## Required action
Copy out each line of the data that holds the word "elbow".

## Given data
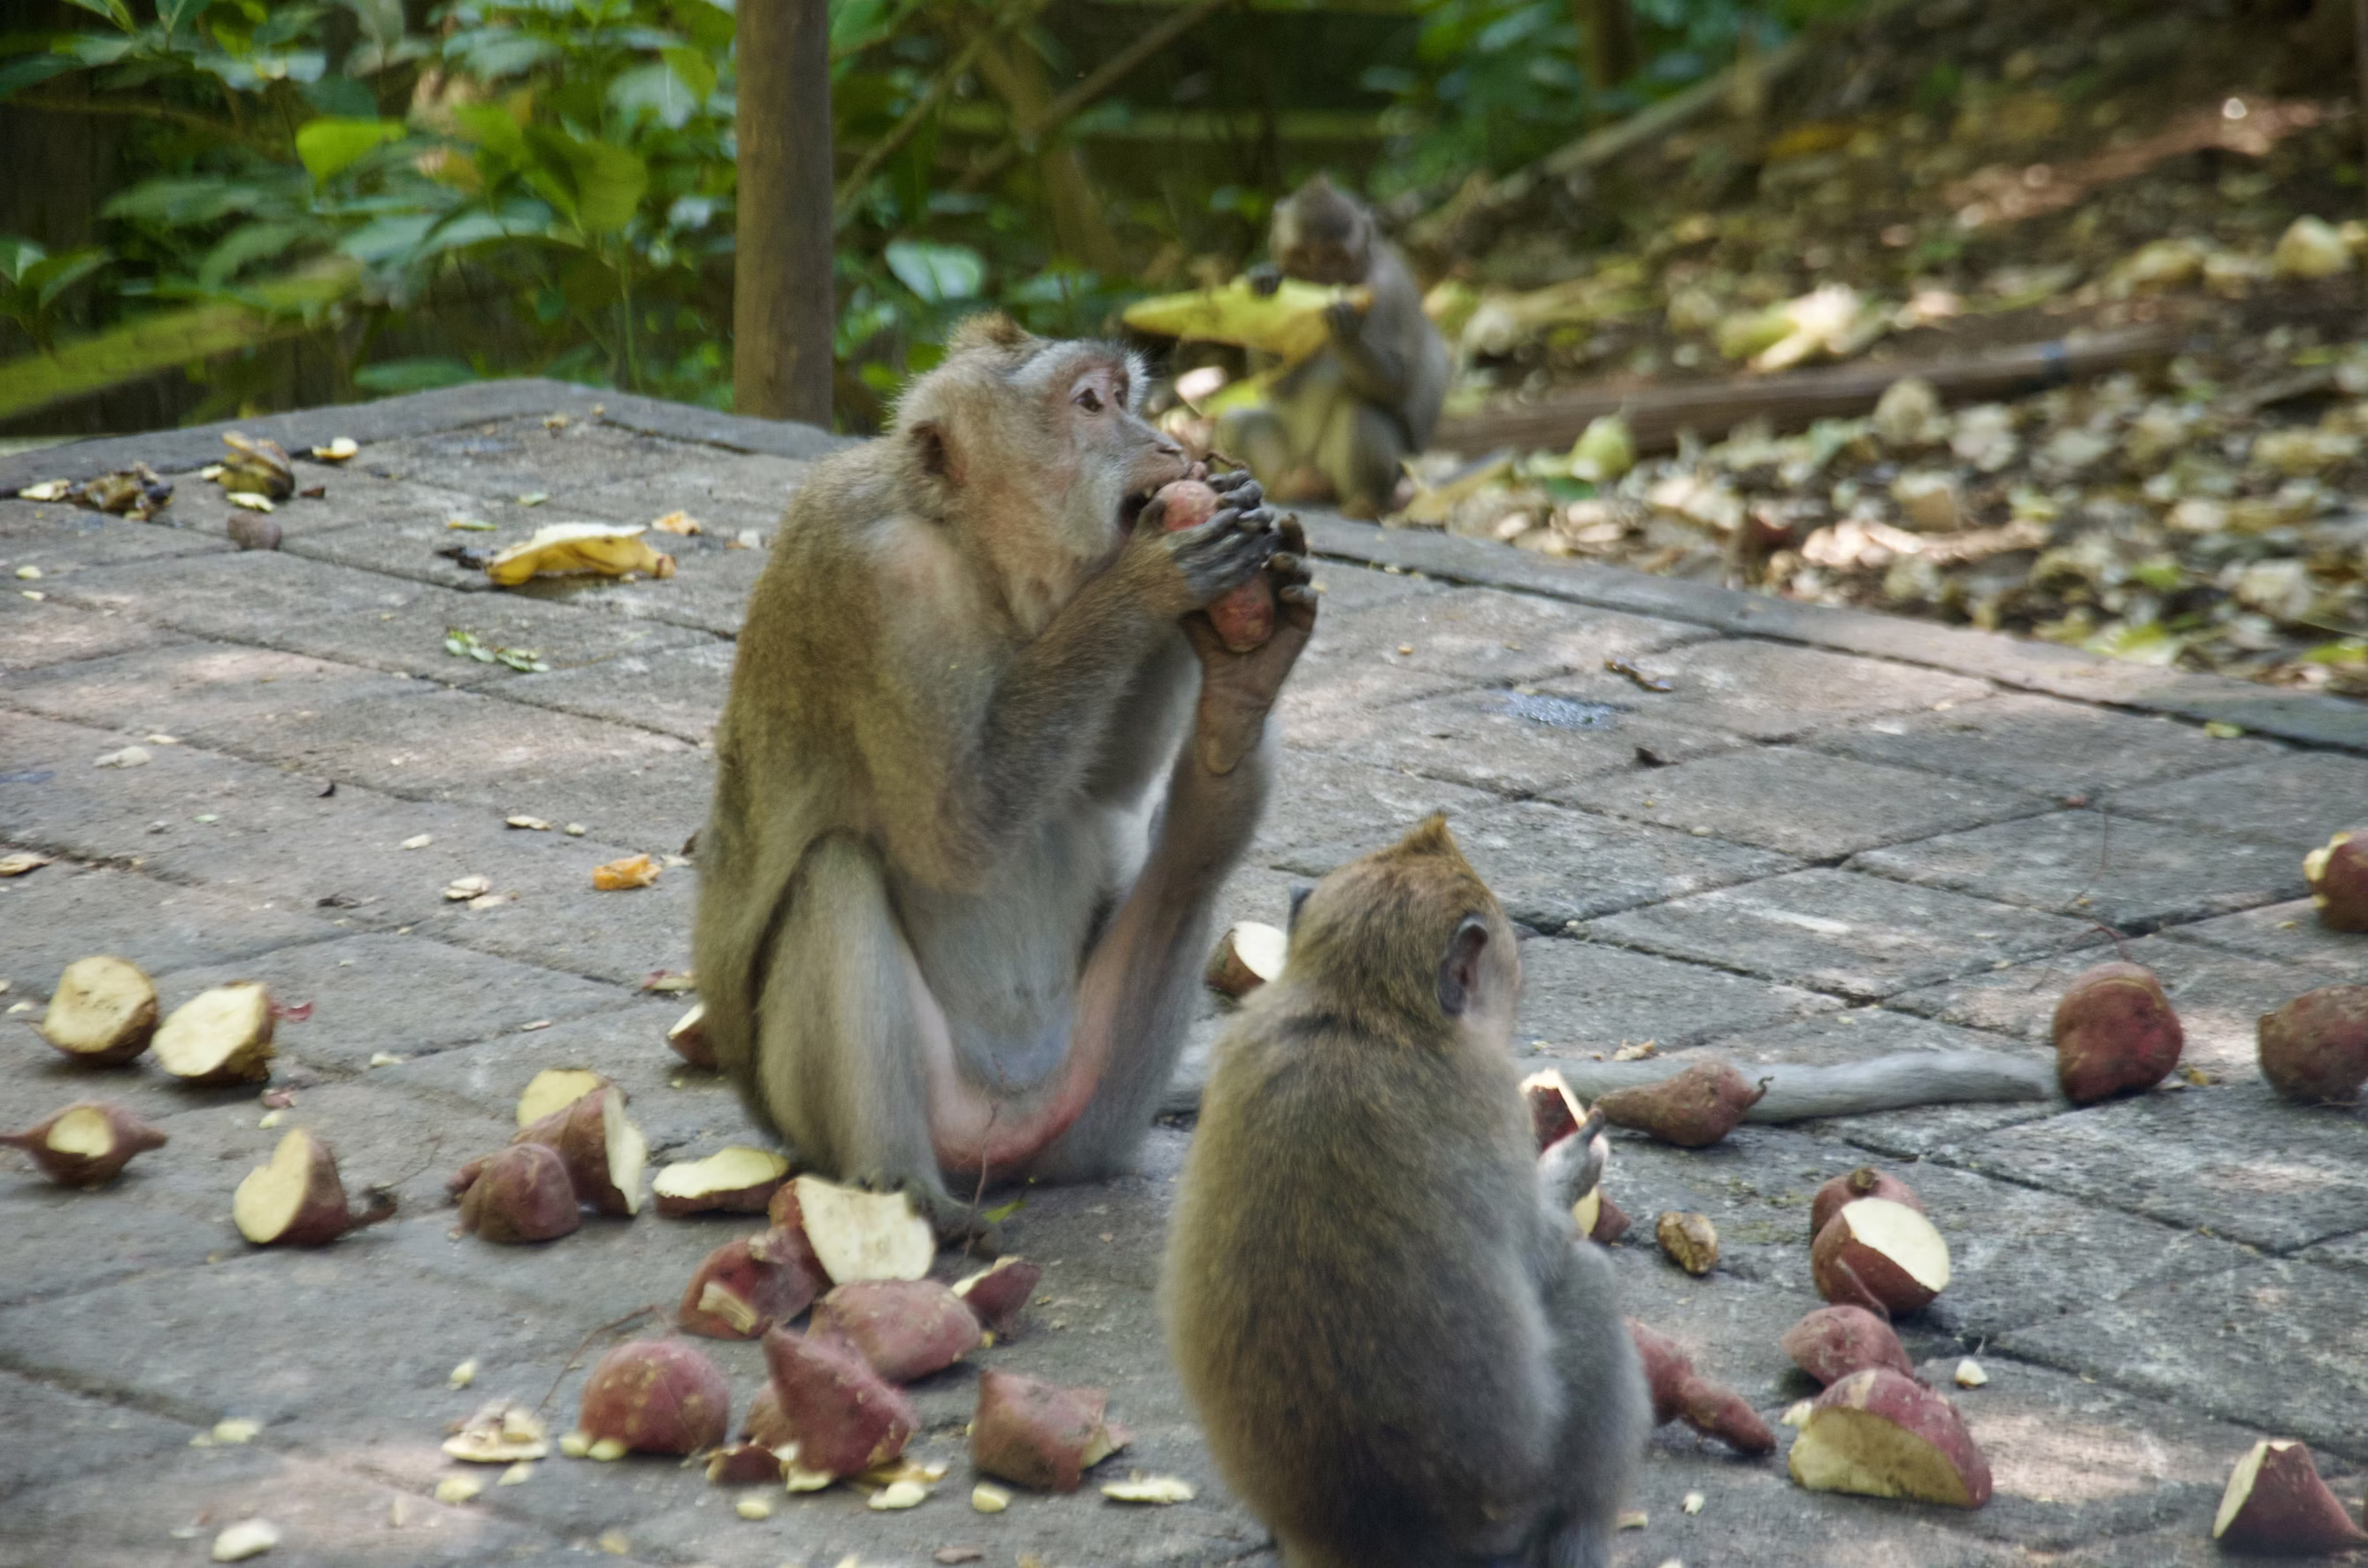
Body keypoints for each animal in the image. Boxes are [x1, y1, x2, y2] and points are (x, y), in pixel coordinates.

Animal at [691, 312, 1319, 1235]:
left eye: (1125, 396)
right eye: (1091, 404)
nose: (1168, 445)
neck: (975, 555)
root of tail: (1004, 1148)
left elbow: (1108, 789)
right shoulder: (880, 580)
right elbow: (955, 834)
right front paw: (1152, 578)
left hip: (1091, 1114)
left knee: (1190, 869)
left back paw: (1239, 705)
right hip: (873, 1116)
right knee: (833, 872)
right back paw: (902, 1187)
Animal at [1163, 815, 1649, 1568]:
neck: (1358, 1004)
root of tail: (1371, 1541)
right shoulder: (1486, 1096)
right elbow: (1541, 1254)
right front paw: (1569, 1167)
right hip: (1518, 1505)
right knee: (1587, 1283)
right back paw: (1578, 1538)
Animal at [1218, 174, 1452, 520]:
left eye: (1336, 258)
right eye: (1301, 256)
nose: (1320, 279)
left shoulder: (1390, 290)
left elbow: (1398, 384)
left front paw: (1345, 328)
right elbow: (1279, 387)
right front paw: (1265, 279)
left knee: (1361, 413)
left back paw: (1364, 503)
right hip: (1295, 458)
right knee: (1234, 422)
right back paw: (1282, 487)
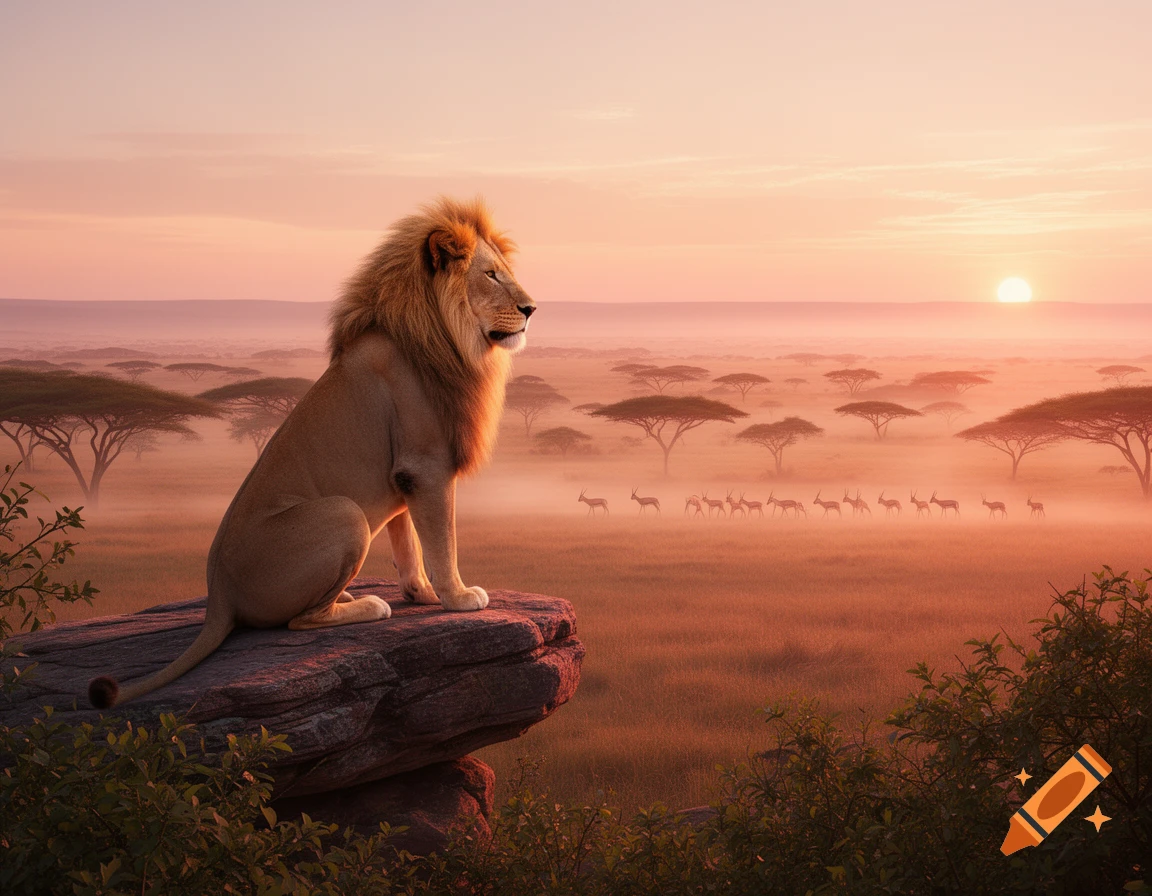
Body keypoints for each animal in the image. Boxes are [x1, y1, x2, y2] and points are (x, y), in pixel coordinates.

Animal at [88, 197, 535, 708]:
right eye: (491, 275)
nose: (531, 308)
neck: (447, 336)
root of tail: (218, 596)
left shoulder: (403, 475)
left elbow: (408, 543)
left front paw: (419, 593)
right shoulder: (426, 465)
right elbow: (443, 542)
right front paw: (458, 598)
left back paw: (350, 597)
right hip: (344, 513)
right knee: (298, 620)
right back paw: (367, 604)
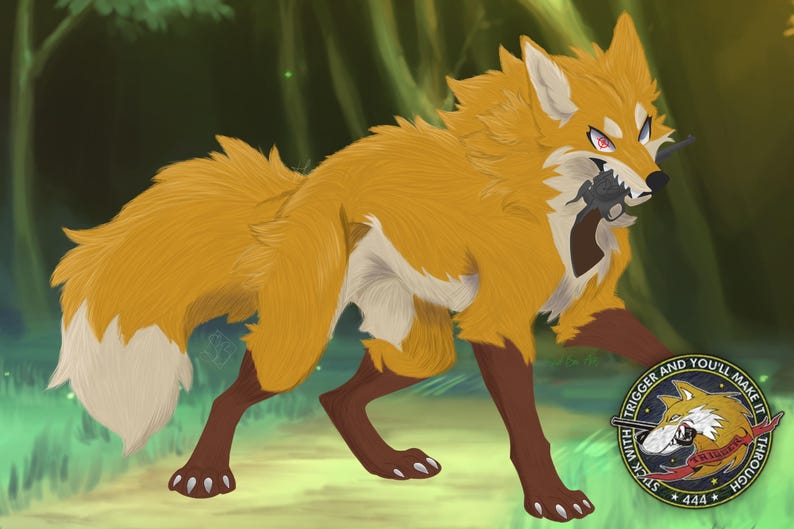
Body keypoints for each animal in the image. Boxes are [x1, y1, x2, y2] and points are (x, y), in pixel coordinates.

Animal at [49, 13, 678, 523]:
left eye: (645, 129)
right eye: (599, 138)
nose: (659, 180)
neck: (563, 217)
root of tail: (301, 189)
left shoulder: (585, 309)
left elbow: (656, 352)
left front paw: (692, 392)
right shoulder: (496, 324)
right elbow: (528, 431)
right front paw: (550, 499)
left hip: (417, 348)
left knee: (337, 399)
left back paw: (387, 463)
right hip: (301, 340)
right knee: (232, 397)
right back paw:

## Response to the exercise
left elbow: (1108, 789)
right elbow: (955, 834)
right elbow: (1541, 1254)
left elbow: (1398, 384)
right elbow: (1279, 387)
left elbow: (408, 543)
right elbow: (443, 542)
left elbow: (656, 352)
right elbow: (528, 431)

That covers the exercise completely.